> _Task brief_
Reproduce the part of the text on the length of the ancient stadion from "The upshot is" up to and including "not the schoinos.", word for word.

> _Selected extract_
Lengths for the stadion based on racetracks and ancient conversion rates, treating them as if the mile and schoinos were metrological units of 1480 m and 10.5 km respectively. The ‘sane range’ for the stadion, in green, includes the physical racetracks, and all conversions with the Roman mile except for two late figures from Dío Cassius and Julian of Ascalon. A full tabulation of the sources and their conversion rates is given below in Appendix A.

Some modern reports are cautious enough about the schoinos to call the 10.5 km figure a convenient ‘average’. Even that’s doing it a kindness.

The upshot is that the schoinos is utterly useless for reconstructing other ancient units.

Note. In this series I wanted to tell the true story without distractions, but there’s no dodging some widely repeated falsehoods. The following claims come from Friedrich Hultsch (1882: 60–62), and they are all false. For fuller explanations see Appendix B below.

  • Egyptian measurements were rigidly regulated by the royal cubit (0.525 m; ‘dem Ptolemäischen Maße ... welches nach dem genauen und beständigen Maßstabe der alten ägyptischen Königselle geregelt war’).
  • The schoinos was ‘firmly determined’ (fest bestimmt) as 12,000 cubits.
  • Different conversion rates reflect variations in the length of the stadion, not the schoinos.
  • The length of the stadion is to be determined exclusively from (a) conversion rates with the schoinos in the pseudo-Heronic Geometrika (ii.6 = iii.5 Bruins) — though not the conversion rate that the Geometrika quotes for the mile! — and (b) Pliny’s statement that Eratosthenes used a 40 : 1 rate with the schoinos.
  • The length of Eratosthenes’ stadion was 157.5 m.
  • Eratosthenes commissioned ‘bematists’ to pace out distances.

Our useful metrological evidence boils down to the racetracks and the Roman mile. And as we’ve seen, they’re broadly in agreement, if not very precise: they produce a metrological stadion of 177–192 m, or let us say, 185 m ± 8 m.

It remains to consider the possibility of reckoning in itinerary stadia. A useful 2022 article by Irina Tupikova goes over this, looking at ancient sources generally, not just Eratosthenes.

Where distances quoted by ancient sources can be compared with the real distances, her analysis indicates that distances under 1000 stadia (in metrological terms, 185 km = 115 miles) tend to be significantly overstated. Distances over 1000 stadia are very variable, sometimes overstated, sometimes understated.

> _Information shown_

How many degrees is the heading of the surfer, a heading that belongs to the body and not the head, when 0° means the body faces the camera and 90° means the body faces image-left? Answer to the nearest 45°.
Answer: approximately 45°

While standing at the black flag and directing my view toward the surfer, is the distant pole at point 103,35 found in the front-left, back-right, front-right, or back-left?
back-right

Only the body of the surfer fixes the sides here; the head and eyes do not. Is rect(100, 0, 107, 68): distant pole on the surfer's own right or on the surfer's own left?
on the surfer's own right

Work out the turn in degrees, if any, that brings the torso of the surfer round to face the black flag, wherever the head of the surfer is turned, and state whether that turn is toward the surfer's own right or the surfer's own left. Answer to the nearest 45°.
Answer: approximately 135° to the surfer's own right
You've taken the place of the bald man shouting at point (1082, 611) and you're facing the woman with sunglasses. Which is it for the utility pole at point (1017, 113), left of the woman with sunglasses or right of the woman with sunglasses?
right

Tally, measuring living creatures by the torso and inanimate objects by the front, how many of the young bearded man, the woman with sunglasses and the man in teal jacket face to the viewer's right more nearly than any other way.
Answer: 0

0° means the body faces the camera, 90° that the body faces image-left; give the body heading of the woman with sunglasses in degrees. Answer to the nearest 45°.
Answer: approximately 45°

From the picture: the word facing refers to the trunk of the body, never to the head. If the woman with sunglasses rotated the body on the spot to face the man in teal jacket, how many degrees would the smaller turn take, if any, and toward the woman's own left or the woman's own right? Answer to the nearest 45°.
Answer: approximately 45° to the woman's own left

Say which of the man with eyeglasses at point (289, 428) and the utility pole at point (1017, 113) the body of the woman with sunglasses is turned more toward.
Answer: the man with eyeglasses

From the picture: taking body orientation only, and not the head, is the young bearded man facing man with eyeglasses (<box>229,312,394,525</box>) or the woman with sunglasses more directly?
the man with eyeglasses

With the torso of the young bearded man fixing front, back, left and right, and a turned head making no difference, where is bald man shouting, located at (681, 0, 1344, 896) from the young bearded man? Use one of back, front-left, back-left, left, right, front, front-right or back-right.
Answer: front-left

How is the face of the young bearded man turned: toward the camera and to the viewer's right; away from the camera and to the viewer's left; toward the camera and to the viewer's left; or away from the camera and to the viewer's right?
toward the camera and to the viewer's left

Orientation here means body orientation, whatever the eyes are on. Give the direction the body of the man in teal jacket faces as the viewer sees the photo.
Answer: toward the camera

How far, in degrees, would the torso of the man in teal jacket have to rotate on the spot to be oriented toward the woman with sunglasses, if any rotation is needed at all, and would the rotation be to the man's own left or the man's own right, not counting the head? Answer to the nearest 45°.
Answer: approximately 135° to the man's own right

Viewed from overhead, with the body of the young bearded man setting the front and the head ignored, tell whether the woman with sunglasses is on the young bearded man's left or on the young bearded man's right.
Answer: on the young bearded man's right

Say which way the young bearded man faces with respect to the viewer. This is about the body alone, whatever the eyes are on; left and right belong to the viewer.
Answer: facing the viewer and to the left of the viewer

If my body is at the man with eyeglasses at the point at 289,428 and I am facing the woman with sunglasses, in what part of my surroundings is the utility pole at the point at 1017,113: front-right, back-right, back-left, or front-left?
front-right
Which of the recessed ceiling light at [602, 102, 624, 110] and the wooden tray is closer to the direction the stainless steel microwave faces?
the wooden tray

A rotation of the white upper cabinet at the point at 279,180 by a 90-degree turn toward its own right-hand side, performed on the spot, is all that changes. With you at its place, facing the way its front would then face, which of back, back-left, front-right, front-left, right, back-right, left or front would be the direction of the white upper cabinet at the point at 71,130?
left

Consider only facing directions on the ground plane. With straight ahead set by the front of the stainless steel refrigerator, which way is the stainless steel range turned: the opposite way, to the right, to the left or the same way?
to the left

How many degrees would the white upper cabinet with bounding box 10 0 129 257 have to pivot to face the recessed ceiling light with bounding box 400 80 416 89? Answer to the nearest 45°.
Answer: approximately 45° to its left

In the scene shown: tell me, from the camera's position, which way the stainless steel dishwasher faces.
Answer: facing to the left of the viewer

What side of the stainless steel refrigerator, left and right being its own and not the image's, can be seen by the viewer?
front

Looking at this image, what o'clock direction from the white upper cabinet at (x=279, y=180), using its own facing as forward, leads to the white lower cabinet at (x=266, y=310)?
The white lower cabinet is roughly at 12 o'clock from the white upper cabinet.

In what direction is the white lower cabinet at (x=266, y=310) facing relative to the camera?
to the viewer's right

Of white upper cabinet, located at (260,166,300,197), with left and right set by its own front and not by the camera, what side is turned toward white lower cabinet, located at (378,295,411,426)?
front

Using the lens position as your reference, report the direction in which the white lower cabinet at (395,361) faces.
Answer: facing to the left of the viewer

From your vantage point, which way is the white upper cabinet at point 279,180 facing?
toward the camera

> _Solution to this task_
The upshot is that the schoinos is utterly useless for reconstructing other ancient units.

Note. In this series I wanted to tell the true story without distractions, but there’s no dodging some widely repeated falsehoods. The following claims come from Friedrich Hultsch (1882: 60–62), and they are all false. For fuller explanations see Appendix B below.

  • Egyptian measurements were rigidly regulated by the royal cubit (0.525 m; ‘dem Ptolemäischen Maße ... welches nach dem genauen und beständigen Maßstabe der alten ägyptischen Königselle geregelt war’).
  • The schoinos was ‘firmly determined’ (fest bestimmt) as 12,000 cubits.
  • Different conversion rates reflect variations in the length of the stadion, not the schoinos.